*Prompt*
The word "Star" marks the lines to copy; find all of them in the entries below.

*Data*
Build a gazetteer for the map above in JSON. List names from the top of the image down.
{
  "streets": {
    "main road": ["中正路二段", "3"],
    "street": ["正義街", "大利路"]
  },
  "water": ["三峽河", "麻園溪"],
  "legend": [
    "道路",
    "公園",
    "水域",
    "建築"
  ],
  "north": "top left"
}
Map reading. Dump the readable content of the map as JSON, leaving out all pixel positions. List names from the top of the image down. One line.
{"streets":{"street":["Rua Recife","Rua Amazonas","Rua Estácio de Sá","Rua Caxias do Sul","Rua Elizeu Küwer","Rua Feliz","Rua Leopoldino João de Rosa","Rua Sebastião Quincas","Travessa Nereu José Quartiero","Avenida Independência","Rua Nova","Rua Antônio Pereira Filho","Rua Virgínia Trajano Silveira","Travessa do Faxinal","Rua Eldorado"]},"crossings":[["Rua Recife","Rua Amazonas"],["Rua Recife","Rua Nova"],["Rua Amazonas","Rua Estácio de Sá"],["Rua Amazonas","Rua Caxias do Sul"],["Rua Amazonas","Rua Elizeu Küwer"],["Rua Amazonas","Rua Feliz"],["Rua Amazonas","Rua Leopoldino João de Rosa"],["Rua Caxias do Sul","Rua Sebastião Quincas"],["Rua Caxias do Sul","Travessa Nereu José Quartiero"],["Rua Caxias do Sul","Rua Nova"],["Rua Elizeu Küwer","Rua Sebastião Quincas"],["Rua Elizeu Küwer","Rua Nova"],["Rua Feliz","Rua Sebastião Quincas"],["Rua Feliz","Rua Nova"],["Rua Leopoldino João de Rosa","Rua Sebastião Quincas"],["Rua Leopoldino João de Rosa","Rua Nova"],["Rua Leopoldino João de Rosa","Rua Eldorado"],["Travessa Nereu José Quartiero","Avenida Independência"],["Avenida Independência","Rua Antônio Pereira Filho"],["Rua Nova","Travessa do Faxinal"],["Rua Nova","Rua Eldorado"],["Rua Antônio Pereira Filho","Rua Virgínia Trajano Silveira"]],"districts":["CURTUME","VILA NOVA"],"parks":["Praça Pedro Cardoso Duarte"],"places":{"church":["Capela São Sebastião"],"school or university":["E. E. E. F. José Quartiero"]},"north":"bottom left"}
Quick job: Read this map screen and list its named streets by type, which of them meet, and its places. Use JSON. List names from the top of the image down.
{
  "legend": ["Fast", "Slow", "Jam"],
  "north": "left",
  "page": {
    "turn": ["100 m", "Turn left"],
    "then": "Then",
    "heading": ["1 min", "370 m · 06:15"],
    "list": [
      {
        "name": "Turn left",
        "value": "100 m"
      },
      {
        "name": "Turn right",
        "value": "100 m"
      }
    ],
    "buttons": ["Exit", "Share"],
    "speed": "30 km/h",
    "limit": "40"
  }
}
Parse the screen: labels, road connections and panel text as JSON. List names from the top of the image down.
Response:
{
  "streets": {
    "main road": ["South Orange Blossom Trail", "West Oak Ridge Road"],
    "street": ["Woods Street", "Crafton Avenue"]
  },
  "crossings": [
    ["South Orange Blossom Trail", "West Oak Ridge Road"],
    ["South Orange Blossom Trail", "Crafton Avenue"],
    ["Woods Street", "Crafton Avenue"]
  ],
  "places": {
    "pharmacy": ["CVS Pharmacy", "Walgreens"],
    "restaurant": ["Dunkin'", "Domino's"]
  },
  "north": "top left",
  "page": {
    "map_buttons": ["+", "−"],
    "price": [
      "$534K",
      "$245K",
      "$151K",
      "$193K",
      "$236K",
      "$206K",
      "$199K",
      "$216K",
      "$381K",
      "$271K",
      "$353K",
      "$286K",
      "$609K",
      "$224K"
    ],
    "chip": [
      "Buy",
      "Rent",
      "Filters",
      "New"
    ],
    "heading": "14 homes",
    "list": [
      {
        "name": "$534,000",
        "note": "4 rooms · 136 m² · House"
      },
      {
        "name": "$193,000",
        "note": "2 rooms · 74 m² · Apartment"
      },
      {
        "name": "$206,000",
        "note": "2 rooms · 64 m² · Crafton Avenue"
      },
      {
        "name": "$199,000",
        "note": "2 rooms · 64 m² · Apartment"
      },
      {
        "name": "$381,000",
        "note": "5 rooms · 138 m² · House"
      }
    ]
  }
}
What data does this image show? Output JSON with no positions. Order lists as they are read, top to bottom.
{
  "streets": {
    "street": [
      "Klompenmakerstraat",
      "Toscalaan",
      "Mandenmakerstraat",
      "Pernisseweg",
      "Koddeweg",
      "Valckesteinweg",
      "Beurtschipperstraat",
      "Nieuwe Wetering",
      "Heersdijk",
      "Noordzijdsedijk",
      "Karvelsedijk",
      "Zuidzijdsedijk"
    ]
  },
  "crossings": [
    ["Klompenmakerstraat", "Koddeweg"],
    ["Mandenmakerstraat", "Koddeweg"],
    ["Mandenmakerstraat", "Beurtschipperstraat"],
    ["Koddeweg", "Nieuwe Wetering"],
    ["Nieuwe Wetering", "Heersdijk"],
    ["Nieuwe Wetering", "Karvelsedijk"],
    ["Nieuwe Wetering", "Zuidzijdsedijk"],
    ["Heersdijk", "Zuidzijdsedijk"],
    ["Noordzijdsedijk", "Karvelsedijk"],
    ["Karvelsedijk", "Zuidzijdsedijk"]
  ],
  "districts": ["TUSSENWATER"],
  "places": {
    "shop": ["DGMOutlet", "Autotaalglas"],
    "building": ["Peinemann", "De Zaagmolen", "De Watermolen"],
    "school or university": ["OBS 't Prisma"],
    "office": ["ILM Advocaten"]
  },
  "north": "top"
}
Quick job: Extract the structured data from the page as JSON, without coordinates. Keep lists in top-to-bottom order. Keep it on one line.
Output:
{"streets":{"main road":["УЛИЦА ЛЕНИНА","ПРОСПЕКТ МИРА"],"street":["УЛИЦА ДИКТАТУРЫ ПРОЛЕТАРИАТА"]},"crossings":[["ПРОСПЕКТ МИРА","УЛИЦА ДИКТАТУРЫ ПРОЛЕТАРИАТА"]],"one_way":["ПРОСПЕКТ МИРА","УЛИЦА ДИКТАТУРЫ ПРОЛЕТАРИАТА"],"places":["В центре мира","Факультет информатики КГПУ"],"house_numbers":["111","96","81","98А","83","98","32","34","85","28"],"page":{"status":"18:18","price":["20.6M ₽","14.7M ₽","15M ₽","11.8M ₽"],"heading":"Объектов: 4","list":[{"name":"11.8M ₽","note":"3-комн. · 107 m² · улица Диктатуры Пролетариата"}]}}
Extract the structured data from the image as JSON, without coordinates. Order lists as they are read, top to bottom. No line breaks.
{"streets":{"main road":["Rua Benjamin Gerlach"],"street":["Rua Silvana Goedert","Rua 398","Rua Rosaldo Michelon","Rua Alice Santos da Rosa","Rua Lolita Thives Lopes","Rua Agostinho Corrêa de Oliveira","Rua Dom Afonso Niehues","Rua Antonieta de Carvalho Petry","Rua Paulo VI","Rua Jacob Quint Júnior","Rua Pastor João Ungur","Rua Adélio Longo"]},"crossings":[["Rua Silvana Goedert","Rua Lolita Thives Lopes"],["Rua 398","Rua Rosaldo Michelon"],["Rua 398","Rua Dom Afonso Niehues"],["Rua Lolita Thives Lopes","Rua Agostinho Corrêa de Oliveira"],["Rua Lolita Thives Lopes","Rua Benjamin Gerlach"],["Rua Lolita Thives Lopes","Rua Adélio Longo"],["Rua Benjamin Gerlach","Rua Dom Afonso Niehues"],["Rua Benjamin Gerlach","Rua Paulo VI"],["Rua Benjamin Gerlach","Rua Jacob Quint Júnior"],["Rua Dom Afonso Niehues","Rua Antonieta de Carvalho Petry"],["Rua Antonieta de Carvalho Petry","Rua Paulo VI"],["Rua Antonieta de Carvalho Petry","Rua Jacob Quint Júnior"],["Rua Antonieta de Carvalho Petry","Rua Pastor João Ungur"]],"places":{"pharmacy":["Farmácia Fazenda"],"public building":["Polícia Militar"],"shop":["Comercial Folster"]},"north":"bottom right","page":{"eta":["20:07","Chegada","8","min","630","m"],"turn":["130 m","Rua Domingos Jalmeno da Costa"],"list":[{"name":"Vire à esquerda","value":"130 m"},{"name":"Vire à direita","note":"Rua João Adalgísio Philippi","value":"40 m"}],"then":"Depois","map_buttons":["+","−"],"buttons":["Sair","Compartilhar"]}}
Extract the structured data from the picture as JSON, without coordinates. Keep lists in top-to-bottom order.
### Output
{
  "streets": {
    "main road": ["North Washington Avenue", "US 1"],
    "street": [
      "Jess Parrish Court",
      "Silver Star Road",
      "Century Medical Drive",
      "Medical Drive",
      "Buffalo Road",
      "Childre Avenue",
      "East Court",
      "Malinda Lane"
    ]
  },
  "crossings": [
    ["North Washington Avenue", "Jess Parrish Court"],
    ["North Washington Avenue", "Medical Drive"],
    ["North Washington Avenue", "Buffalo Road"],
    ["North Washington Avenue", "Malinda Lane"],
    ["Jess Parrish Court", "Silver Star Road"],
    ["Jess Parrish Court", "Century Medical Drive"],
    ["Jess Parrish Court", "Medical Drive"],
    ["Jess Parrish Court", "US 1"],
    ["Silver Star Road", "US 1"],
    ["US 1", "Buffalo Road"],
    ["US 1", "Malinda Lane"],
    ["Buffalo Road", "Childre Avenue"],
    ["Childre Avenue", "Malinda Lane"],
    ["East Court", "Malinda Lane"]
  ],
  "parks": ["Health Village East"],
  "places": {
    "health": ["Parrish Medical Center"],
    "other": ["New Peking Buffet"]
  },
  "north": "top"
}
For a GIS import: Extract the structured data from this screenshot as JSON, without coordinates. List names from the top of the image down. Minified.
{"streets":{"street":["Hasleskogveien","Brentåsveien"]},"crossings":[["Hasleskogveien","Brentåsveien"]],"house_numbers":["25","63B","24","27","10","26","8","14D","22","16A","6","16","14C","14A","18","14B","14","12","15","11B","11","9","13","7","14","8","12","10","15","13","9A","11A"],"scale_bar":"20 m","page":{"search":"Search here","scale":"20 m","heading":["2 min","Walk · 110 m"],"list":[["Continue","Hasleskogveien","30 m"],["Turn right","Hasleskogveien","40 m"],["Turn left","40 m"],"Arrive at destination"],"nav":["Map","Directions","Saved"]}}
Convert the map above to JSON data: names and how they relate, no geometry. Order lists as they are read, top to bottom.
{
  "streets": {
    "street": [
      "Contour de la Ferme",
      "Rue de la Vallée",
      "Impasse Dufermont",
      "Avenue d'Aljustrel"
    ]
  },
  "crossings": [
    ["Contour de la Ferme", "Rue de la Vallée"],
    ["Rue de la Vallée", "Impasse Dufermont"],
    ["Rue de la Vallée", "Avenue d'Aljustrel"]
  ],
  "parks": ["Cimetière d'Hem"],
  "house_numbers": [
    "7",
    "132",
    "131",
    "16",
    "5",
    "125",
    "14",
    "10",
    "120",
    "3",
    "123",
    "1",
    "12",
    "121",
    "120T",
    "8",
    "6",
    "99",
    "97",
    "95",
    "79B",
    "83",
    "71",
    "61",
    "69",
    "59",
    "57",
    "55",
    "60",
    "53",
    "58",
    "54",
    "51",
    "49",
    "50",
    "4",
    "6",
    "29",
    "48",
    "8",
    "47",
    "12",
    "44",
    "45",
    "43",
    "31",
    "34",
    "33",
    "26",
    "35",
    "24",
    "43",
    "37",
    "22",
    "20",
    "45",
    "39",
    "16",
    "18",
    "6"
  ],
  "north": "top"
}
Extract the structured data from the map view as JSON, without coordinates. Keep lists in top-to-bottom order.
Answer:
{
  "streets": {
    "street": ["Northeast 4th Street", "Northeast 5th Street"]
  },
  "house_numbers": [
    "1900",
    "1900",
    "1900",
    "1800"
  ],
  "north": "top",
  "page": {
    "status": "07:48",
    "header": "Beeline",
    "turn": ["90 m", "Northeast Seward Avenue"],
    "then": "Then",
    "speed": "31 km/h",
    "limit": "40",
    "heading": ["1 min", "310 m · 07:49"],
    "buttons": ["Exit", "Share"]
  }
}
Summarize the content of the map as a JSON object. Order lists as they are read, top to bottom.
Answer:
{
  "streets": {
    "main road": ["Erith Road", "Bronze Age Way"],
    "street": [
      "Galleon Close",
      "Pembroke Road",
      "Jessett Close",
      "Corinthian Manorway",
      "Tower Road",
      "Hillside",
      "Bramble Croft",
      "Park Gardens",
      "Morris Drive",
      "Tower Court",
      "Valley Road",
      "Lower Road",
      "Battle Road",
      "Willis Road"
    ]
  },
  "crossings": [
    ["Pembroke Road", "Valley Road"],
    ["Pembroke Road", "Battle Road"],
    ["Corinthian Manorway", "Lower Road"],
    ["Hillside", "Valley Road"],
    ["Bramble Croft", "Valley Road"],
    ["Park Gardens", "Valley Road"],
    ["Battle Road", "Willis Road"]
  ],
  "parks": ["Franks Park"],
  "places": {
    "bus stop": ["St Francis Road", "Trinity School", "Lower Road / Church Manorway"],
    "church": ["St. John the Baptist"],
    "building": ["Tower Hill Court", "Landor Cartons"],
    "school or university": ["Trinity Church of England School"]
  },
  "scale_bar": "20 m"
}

*Response area*
      "Silver Star Road",
    ["Jess Parrish Court", "Silver Star Road"],
    ["Silver Star Road", "US 1"],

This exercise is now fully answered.